## Extract to read

▽

On the other hand, have a look at Dylan, as it might inspire you:

http://opendylan.org/



For the method lookup, other than for methods that are dynamically generated with names not known at compile time, the only additional gain you'll get from JIT is by going to full on inline caches, but vtables gets you most of the speedup without the hassle of inline caches and tracing, and doesn't prevent using tracing and inline caching down the line.


With JITs you get devirtualization as well, so no need for vtables.

Something possible in AOT as well to certain extent, but it requires a mix of profile guided optimizations coupled with whole programm analysis.

Which have issues with dll/so anyway, as those calls cannot be optimized away as in JITs.


> With JITs you get devirtualization as well, so no need for vtables.

△

Items from a dataset

▽

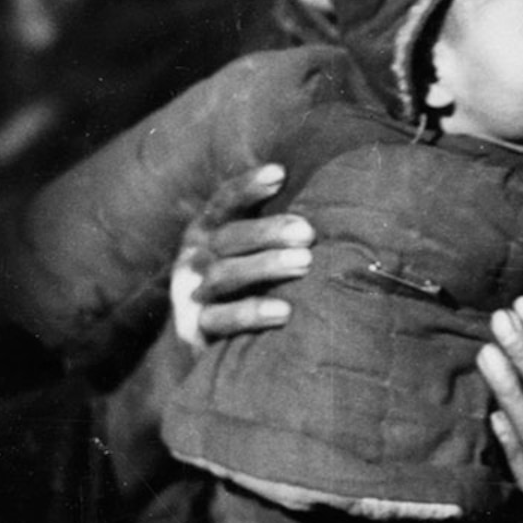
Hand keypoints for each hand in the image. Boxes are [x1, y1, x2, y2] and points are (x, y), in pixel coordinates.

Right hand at [170, 166, 312, 349]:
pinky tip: (284, 311)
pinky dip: (251, 313)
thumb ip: (275, 230)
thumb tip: (332, 198)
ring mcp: (191, 293)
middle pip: (228, 237)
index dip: (248, 187)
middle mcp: (193, 258)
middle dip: (268, 232)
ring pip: (224, 275)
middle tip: (307, 233)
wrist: (210, 348)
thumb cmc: (247, 289)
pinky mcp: (195, 330)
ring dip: (265, 266)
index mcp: (207, 232)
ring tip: (304, 262)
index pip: (224, 203)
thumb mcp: (250, 255)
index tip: (279, 173)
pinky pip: (221, 320)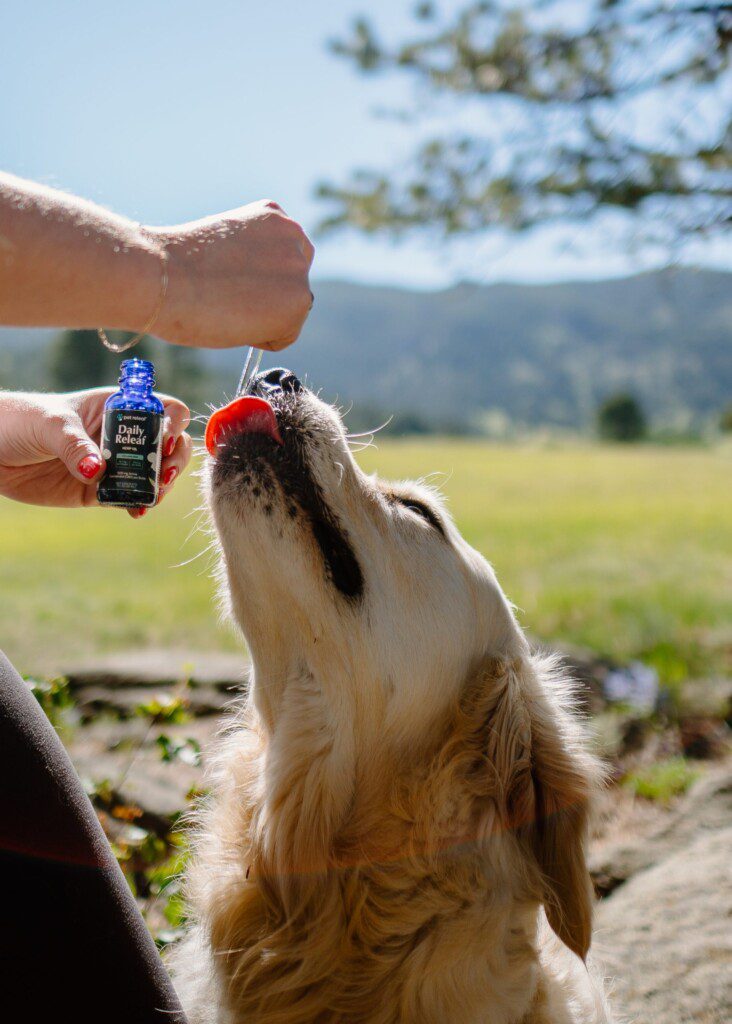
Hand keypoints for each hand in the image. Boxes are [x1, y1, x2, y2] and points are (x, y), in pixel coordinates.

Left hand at [0, 389, 191, 514]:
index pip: (163, 409)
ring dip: (160, 486)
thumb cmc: (21, 421)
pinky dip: (139, 504)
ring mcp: (114, 464)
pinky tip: (135, 510)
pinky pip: (129, 497)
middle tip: (163, 475)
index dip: (173, 424)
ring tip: (150, 497)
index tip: (164, 441)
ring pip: (154, 474)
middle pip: (170, 444)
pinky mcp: (99, 491)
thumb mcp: (50, 424)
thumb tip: (98, 471)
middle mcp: (123, 435)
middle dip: (174, 460)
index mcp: (118, 407)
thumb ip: (75, 445)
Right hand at [150, 200, 314, 350]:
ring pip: (290, 313)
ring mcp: (299, 269)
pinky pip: (284, 337)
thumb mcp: (222, 246)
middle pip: (291, 286)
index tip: (225, 282)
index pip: (280, 261)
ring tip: (226, 306)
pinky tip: (233, 320)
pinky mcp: (299, 301)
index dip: (252, 281)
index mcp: (272, 214)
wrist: (163, 276)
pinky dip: (259, 340)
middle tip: (225, 300)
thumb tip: (257, 291)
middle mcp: (294, 235)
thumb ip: (249, 260)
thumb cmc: (176, 266)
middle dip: (265, 300)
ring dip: (261, 320)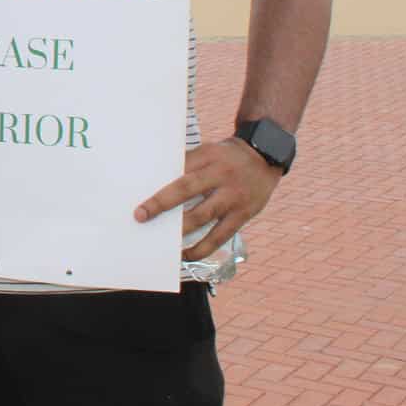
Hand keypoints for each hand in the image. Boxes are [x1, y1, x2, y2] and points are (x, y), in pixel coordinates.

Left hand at [134, 138, 282, 261]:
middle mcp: (221, 174)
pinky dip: (203, 248)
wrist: (267, 156)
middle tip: (140, 216)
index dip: (159, 178)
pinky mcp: (244, 214)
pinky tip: (187, 255)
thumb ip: (187, 165)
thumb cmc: (227, 157)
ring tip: (161, 243)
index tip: (138, 191)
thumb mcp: (209, 151)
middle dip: (161, 204)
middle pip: (186, 189)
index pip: (178, 168)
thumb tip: (157, 185)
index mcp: (208, 155)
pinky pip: (220, 236)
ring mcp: (233, 196)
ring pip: (203, 216)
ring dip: (180, 232)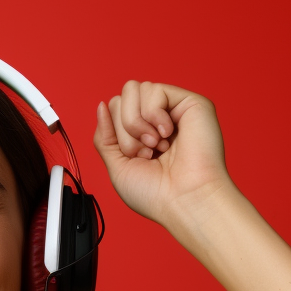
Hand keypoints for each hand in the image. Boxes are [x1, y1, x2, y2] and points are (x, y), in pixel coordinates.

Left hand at [93, 81, 231, 227]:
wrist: (184, 201)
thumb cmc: (155, 194)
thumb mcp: (117, 166)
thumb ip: (105, 137)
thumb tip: (101, 105)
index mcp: (141, 134)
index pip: (113, 110)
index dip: (114, 131)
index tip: (133, 156)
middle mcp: (156, 120)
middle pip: (120, 98)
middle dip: (125, 129)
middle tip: (145, 152)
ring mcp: (172, 109)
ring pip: (133, 89)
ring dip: (137, 123)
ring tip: (156, 144)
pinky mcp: (189, 102)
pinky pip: (153, 89)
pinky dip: (154, 115)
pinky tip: (168, 134)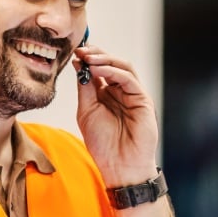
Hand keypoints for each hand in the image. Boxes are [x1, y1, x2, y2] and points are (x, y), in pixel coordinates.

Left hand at [73, 45, 158, 186]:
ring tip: (88, 58)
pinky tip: (98, 70)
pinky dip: (113, 71)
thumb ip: (84, 88)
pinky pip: (129, 79)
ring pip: (122, 67)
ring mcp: (133, 94)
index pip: (99, 69)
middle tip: (81, 50)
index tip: (75, 53)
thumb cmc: (103, 144)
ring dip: (104, 59)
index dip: (88, 58)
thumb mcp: (86, 111)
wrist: (119, 166)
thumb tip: (79, 64)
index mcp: (106, 93)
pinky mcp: (143, 99)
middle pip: (111, 63)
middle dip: (96, 54)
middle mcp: (120, 91)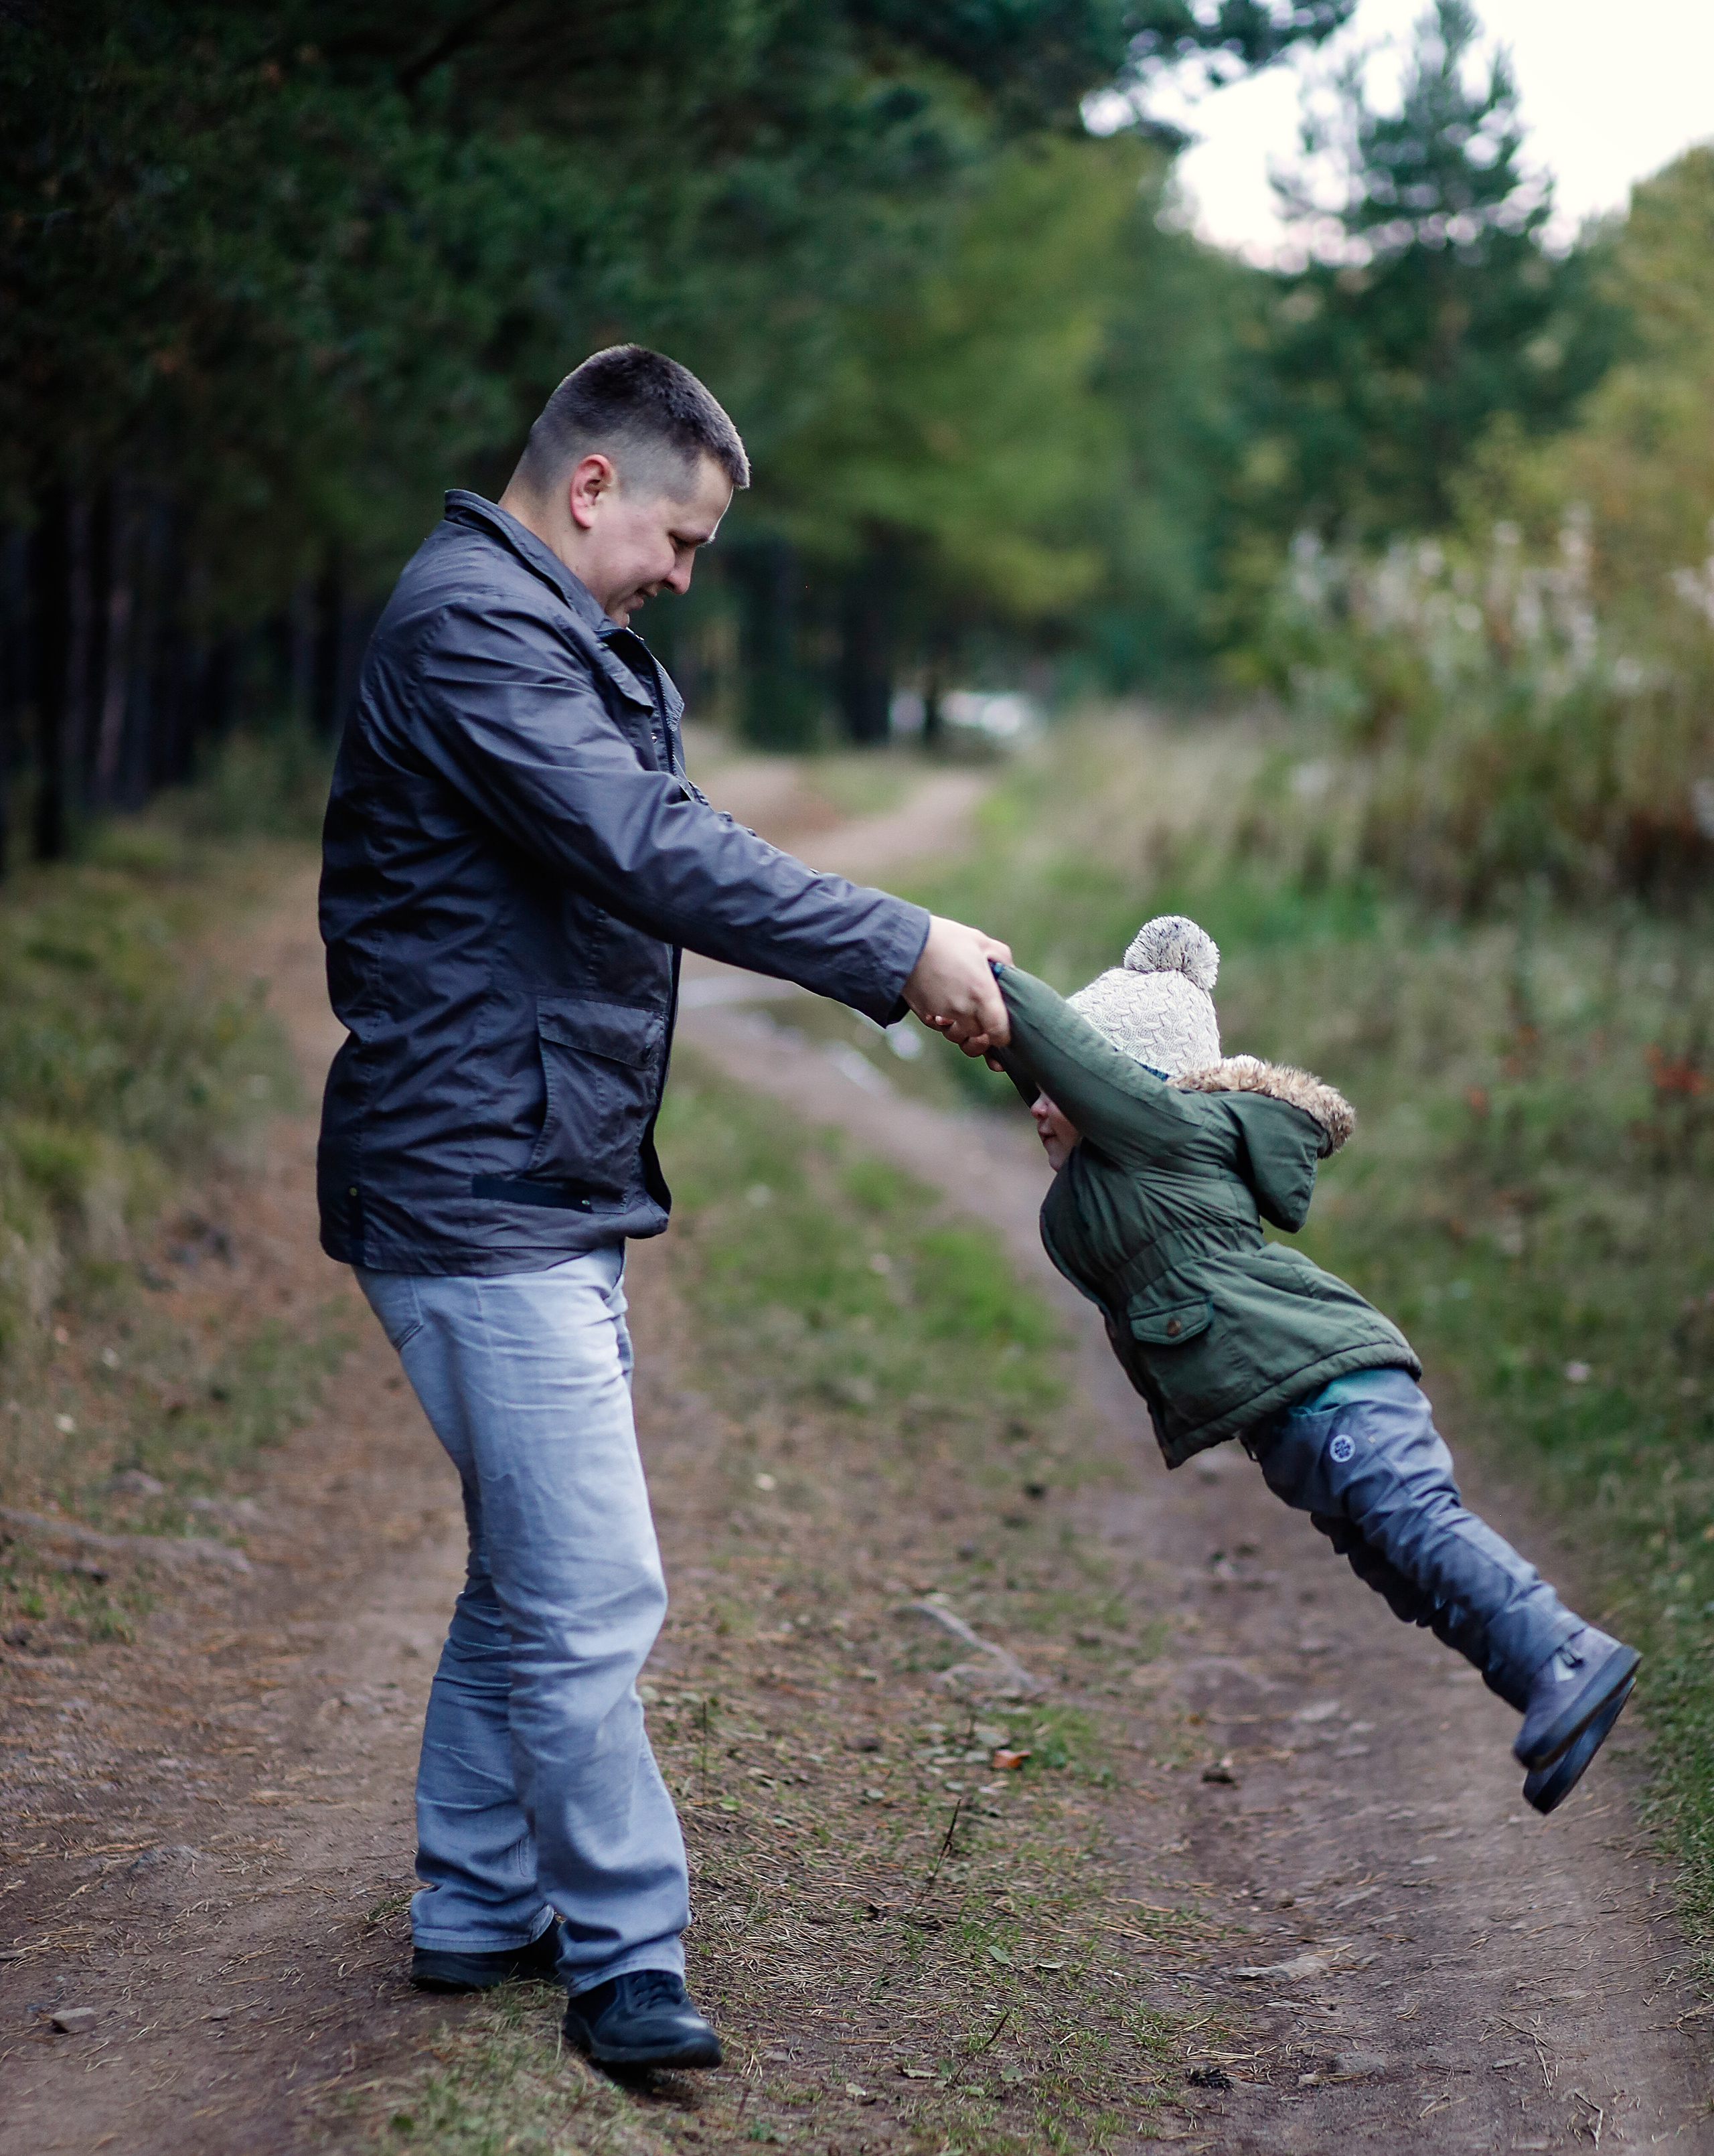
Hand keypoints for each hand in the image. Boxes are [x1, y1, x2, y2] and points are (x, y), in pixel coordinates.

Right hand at [903, 915, 1011, 1055]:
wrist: (904, 941)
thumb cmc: (945, 940)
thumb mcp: (981, 942)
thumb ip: (1002, 959)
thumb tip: (1008, 973)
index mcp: (982, 993)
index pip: (999, 1033)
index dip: (1002, 1036)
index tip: (1000, 1029)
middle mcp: (963, 1009)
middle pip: (978, 1037)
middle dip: (981, 1031)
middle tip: (981, 1017)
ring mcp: (942, 1015)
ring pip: (956, 1036)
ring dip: (961, 1029)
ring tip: (960, 1009)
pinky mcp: (924, 1014)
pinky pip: (937, 1027)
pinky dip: (942, 1021)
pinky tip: (943, 1005)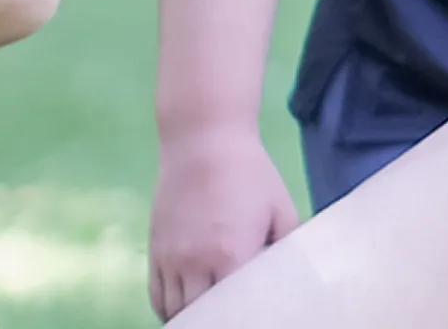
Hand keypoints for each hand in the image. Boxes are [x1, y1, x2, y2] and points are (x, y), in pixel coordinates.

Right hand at [148, 127, 298, 319]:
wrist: (203, 138)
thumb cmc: (250, 172)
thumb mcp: (282, 210)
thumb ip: (288, 250)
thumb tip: (292, 280)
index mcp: (232, 255)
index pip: (235, 312)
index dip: (245, 320)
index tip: (254, 317)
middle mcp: (195, 262)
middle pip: (202, 318)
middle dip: (218, 322)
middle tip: (235, 319)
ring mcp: (171, 257)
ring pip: (175, 311)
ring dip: (193, 319)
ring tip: (211, 318)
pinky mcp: (156, 248)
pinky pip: (157, 295)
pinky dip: (170, 309)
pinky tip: (187, 309)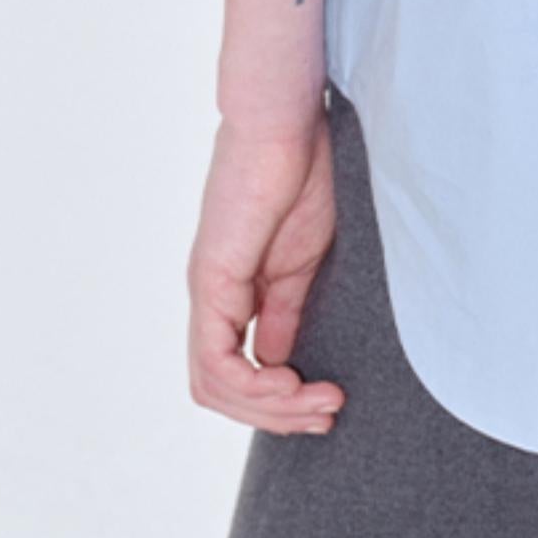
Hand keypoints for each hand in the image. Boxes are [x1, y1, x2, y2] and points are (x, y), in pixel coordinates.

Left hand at [186, 107, 346, 435]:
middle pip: (221, 391)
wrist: (289, 122)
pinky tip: (292, 379)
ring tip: (320, 402)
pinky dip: (253, 387)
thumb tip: (280, 363)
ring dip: (270, 408)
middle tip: (328, 414)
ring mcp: (207, 292)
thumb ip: (289, 310)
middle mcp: (212, 299)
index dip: (281, 401)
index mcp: (235, 292)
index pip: (237, 374)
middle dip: (277, 416)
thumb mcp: (304, 260)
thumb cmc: (304, 172)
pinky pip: (217, 362)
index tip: (330, 400)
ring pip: (215, 387)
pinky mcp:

△

## Assigned task 1
Return the passage of the comment thread that begins at the words "For the method" and stops after "down the line.".
## Assigned task 2
Answer these questions about the comment thread:
(a) Which language does it suggest looking at for inspiration?
(b) What do JITs give you that removes the need for vtables?
(c) Using vtables doesn't prevent using which two techniques down the line?
The listing is not needed for any of this.

## Answer area 1
For the method lookup, other than for methods that are dynamically generated with names not known at compile time, the only additional gain you'll get from JIT is by going to full on inline caches, but vtables gets you most of the speedup without the hassle of inline caches and tracing, and doesn't prevent using tracing and inline caching down the line.

## Answer area 2
(a) Dylan
(b) Devirtualization
(c) Tracing and inline caching